Grab some origami scissors (if you don’t have origami scissors, I guess you can use other kinds but I can’t guarantee results). Cut carefully along the last fold you made. Feel free to include a few small jagged edges for style.
Make several more folds, including at least one that you fold and then open back up for no apparent reason. This is very important.
Make a couple more folds. These are the most important folds in the entire project, so take your time on these.
Unfold the fold on the left end and then make two more folds, pretending that this was part of the plan from the beginning.
Turn the paper over. Try to hide your surprise that it actually looks a little bit like an insect.
Now, take the strip you cut off at the beginning of the project and dig it out of the recycling bin, just as you intended all along. With your origami scissors, cut the strip into 6 smaller rectangular strips. As before, feel free to add small jagged edges for style.
Fold each of those small strips into thirds, lengthwise.
Fold each of those folded strips so they don’t look so straight and boring.

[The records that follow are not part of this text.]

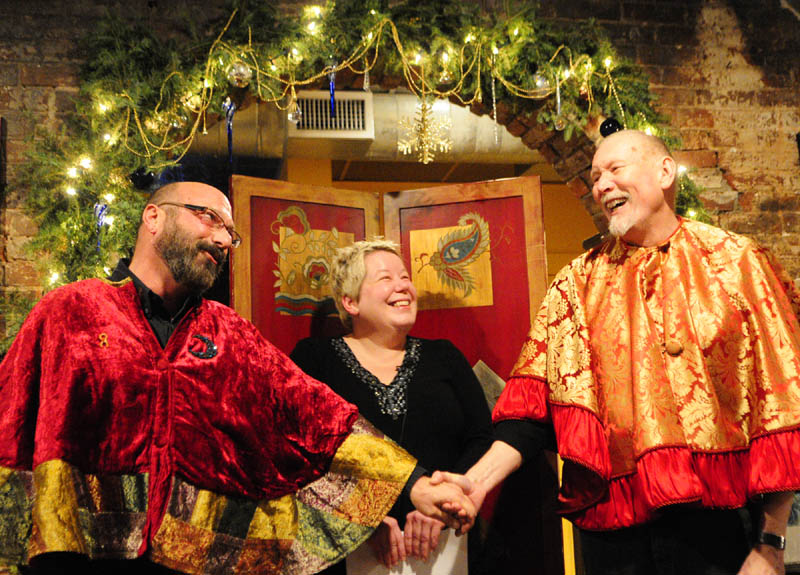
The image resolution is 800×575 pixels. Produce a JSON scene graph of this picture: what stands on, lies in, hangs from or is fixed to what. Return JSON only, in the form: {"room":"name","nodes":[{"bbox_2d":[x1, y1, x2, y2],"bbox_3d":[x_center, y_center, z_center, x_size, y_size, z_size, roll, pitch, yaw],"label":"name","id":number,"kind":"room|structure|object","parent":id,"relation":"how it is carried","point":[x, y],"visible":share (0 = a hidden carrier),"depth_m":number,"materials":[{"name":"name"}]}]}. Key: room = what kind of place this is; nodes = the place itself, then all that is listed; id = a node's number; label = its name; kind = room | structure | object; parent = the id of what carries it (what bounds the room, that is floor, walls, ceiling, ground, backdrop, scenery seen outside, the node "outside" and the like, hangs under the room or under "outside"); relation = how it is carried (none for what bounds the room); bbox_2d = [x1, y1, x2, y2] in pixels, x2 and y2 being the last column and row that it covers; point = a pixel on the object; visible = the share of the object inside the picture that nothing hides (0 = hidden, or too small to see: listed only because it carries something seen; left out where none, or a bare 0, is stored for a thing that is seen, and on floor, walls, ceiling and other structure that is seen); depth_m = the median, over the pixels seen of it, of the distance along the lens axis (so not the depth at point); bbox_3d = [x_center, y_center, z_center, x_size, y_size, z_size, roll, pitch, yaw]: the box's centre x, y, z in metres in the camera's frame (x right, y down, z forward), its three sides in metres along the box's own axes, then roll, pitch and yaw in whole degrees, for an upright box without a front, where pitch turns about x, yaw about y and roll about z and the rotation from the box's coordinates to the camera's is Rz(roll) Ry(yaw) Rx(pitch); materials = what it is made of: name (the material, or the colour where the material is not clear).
{"room":"event hall","nodes":[
{"label":"event hall","id":0,"kind":"room"},
{"bbox_2d":[0,0,799,348],"bbox_3d":[-0.232,-0.002,3.358,7.139,3.062,0.223,0,-11,-10],"label":"brick wall","id":1,"kind":"structure","parent":0,"point":[13,76],"depth_m":3.56,"materials":[{"name":"red brick"}]},
{"bbox_2d":[191,91,541,169],"bbox_3d":[-0.023,-0.922,4.901,3.305,0.554,0.725,0,-11,-10],"label":"air duct","id":2,"kind":"object","parent":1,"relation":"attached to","point":[482,126],"visible":0.41,"depth_m":4.84,"materials":[{"name":"silver metal"}]},
{"bbox_2d":[287,91,373,138],"bbox_3d":[-0.347,-0.839,4.521,0.391,0.221,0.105,0,-11,-10],"label":"air vent","id":3,"kind":"object","parent":2,"relation":"attached to","point":[338,123],"visible":0.85,"depth_m":4.51,"materials":[{"name":"metal"}]},
{"bbox_2d":[27,0,713,294],"bbox_3d":[-0.048,-0.287,3.117,2.680,1.726,0.494,0,-11,-10],"label":"garland","id":4,"kind":"object","parent":1,"relation":"attached to","point":[436,31],"visible":0.56,"depth_m":3.13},
{"bbox_2d":[93,202,108,247],"bbox_3d":[-0.926,-0.192,2.866,0.049,0.161,0.045,0,-11,-10],"label":"blue ornament","id":5,"kind":"object","parent":4,"relation":"hanging from","point":[103,208],"visible":0.54,"depth_m":2.86,"materials":[{"name":"blue glass"}]},
{"bbox_2d":[129,167,155,190],"bbox_3d":[-0.808,-0.347,2.918,0.086,0.086,0.082,0,-11,-10],"label":"ornament","id":6,"kind":"object","parent":4,"relation":"hanging from","point":[136,177],"visible":0.85,"depth_m":2.89,"materials":[{"name":"black"}]},
{"bbox_2d":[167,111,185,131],"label":"bauble","id":7,"kind":"object","parent":4,"relation":"hanging from","point":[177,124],"visible":0.85,"depth_m":2.96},
{"bbox_2d":[223,99,235,164],"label":"icicle ornament","id":8,"kind":"object","parent":4,"relation":"hanging from","point":[229,129],"visible":0.86,"depth_m":3.06,"materials":[{"name":"blue glass"}]},
{"bbox_2d":[227,60,251,86],"bbox_3d":[-0.502,-0.671,2.917,0.078,0.101,0.079,0,-11,-10],"label":"bauble","id":9,"kind":"object","parent":4,"relation":"hanging from","point":[242,70],"visible":0.94,"depth_m":2.89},
{"bbox_2d":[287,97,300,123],"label":"bauble","id":10,"kind":"object","parent":4,"relation":"hanging from","point":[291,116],"visible":0.89,"depth_m":3.00,"materials":[{"name":"clear"}]},
{"bbox_2d":[327,63,336,118],"bbox_3d":[-0.230,-0.679,3.146,0.029,0.207,0.032,0,-11,-10],"label":"blue ornament","id":11,"kind":"object","parent":4,"relation":"hanging from","point":[332,95],"visible":0.86,"depth_m":3.14,"materials":[{"name":"blue glass"}]},
{"bbox_2d":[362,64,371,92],"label":"ornament","id":12,"kind":"object","parent":4,"relation":"hanging from","point":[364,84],"visible":0.88,"depth_m":3.10,"materials":[{"name":"clear"}]},
{"bbox_2d":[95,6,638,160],"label":"string lights","id":13,"kind":"object","parent":4,"relation":"hanging from","point":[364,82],"visible":0.8,"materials":[{"name":"white plastic"}]},
{"bbox_2d":[396,98,453,161],"bbox_3d":[0.086,-0.544,3.217,0.197,0.232,0.115,0,-11,-10],"label":"snowflake ornament","id":14,"kind":"object","parent":4,"relation":"hanging from","point":[426,153],"visible":0.98,"depth_m":3.21,"materials":[{"name":"gold"}]},
{"bbox_2d":[436,65,453,84],"bbox_3d":[0.152,-0.725,3.098,0.065,0.108,0.066,0,-11,-10],"label":"bauble","id":15,"kind":"object","parent":4,"relation":"hanging from","point":[444,78],"visible":0.95,"depth_m":3.07,"materials":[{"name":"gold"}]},
{"bbox_2d":[490,60,498,143],"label":"icicle ornament","id":16,"kind":"object","parent":4,"relation":"hanging from","point":[495,119],"visible":0.96,"depth_m":3.17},
{"bbox_2d":[531,72,550,94],"bbox_3d":[0.477,-0.695,3.145,0.076,0.104,0.075,0,-11,-10],"label":"bauble","id":17,"kind":"object","parent":4,"relation":"hanging from","point":[539,84],"visible":0.77,"depth_m":3.12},
{"bbox_2d":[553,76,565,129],"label":"ornament","id":18,"kind":"object","parent":4,"relation":"hanging from","point":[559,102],"visible":0.95,"depth_m":3.14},
{"bbox_2d":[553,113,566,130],"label":"bauble","id":19,"kind":"object","parent":4,"relation":"hanging from","point":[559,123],"visible":0.95,"depth_m":3.10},
{"bbox_2d":[600,118,622,136],"bbox_3d":[0.715,-0.534,3.130,0.087,0.088,0.083,0,-11,-10],"label":"bauble","id":20,"kind":"object","parent":4,"relation":"hanging from","point":[609,128],"visible":0.62,"depth_m":3.11,"materials":[{"name":"black"}]},
{"bbox_2d":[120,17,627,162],"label":"bead garland","id":21,"kind":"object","parent":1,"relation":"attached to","point":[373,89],"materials":[{"name":"gold plastic"}]},
{"bbox_2d":[235,177,551,572],"bbox_3d":[-0.008,0.583,3.070,1.198,1.990,0.186,0,-11,-10],"label":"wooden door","id":22,"kind":"structure","parent":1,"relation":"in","point":[505,182],"depth_m":3.16,"materials":[{"name":"wood"}]},
{"bbox_2d":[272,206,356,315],"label":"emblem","id":23,"kind":"object","parent":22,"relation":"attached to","point":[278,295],"visible":0.92,"depth_m":3.11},
{"bbox_2d":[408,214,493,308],"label":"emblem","id":24,"kind":"object","parent":22,"relation":"attached to","point":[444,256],"visible":0.97,"depth_m":3.20,"materials":[{"name":"gold"}]},
{"bbox_2d":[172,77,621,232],"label":"brick arch","id":25,"kind":"object","parent":1,"relation":"in","point":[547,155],"visible":0.25,"depth_m":3.39,"materials":[{"name":"brick"}]},
{"bbox_2d":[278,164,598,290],"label":"yellow wall","id":26,"kind":"structure","parent":0,"point":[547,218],"depth_m":5.89,"materials":[{"name":"paint"}]},
{"bbox_2d":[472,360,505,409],"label":"paper","id":27,"kind":"object","parent":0,"point":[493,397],"visible":0.27,"depth_m":3.00,"materials":[{"name":"paper"}]},
{"label":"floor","id":28,"kind":"structure","parent":0,"visible":0},
{"bbox_2d":[0,180,479,574],"bbox_3d":[-0.449,0.544,2.091,1.028,1.611,0.737,0,-11,-10],"label":"man","id":29,"kind":"object","parent":28,"relation":"on","point":[168,256],"visible":0.99,"depth_m":2.00},
{"bbox_2d":[288,237,490,574],"bbox_3d":[-0.032,0.650,2.691,0.617,1.579,0.645,0,-11,-10],"label":"woman","id":30,"kind":"object","parent":28,"relation":"on","point":[368,261],"visible":0.76,"depth_m":2.71},
{"bbox_2d":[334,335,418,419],"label":"beaded neckline","id":31,"kind":"object","parent":30,"relation":"on","point":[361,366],"visible":0.65,"depth_m":2.76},
{"bbox_2d":[347,526,468,574],"bbox_3d":[0.024,0.782,2.467,0.312,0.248,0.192,0,-11,-10],"label":"paper","id":32,"kind":"object","parent":30,"relation":"in","point":[454,554],"visible":0.51,"depth_m":2.44,"materials":[{"name":"white paper"}]},
{"bbox_2d":[437,129,799,574],"bbox_3d":[0.599,0.471,2.221,0.743,1.665,0.810,0,-11,-10],"label":"man","id":33,"kind":"object","parent":28,"relation":"on","point":[653,211],"visible":0.99,"depth_m":2.14}
]}

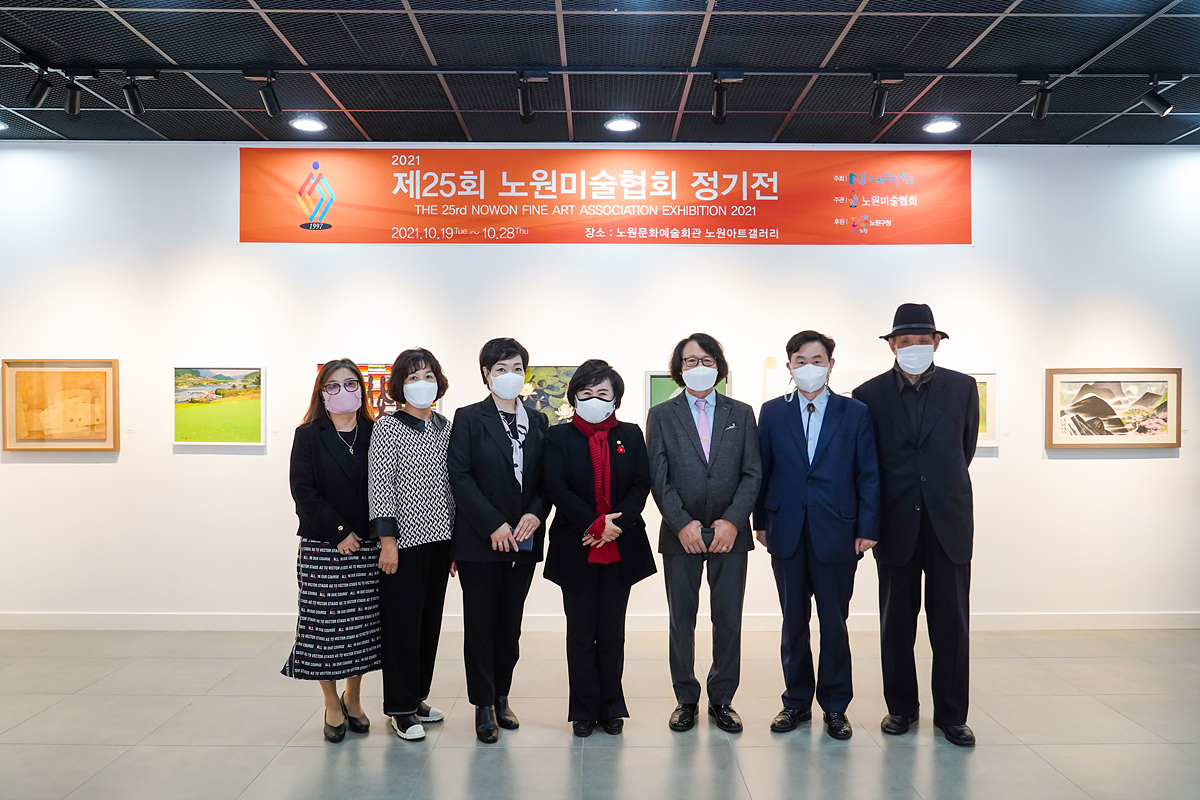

Using origami tape, affix each of the strips to the bottom of the folded creation you’ve made. (If you don’t have origami tape, other tapes may also work, but it might affect the quality of the final product.)
Turn the paper over again and admire what you absolutely had envisioned before starting.
Using origami crayons (I really do have to insist that you use actual origami crayons for this step), add the final details.

And that, folks, is how you make a large milkweed bug out of paper. You’re welcome, and enjoy your week.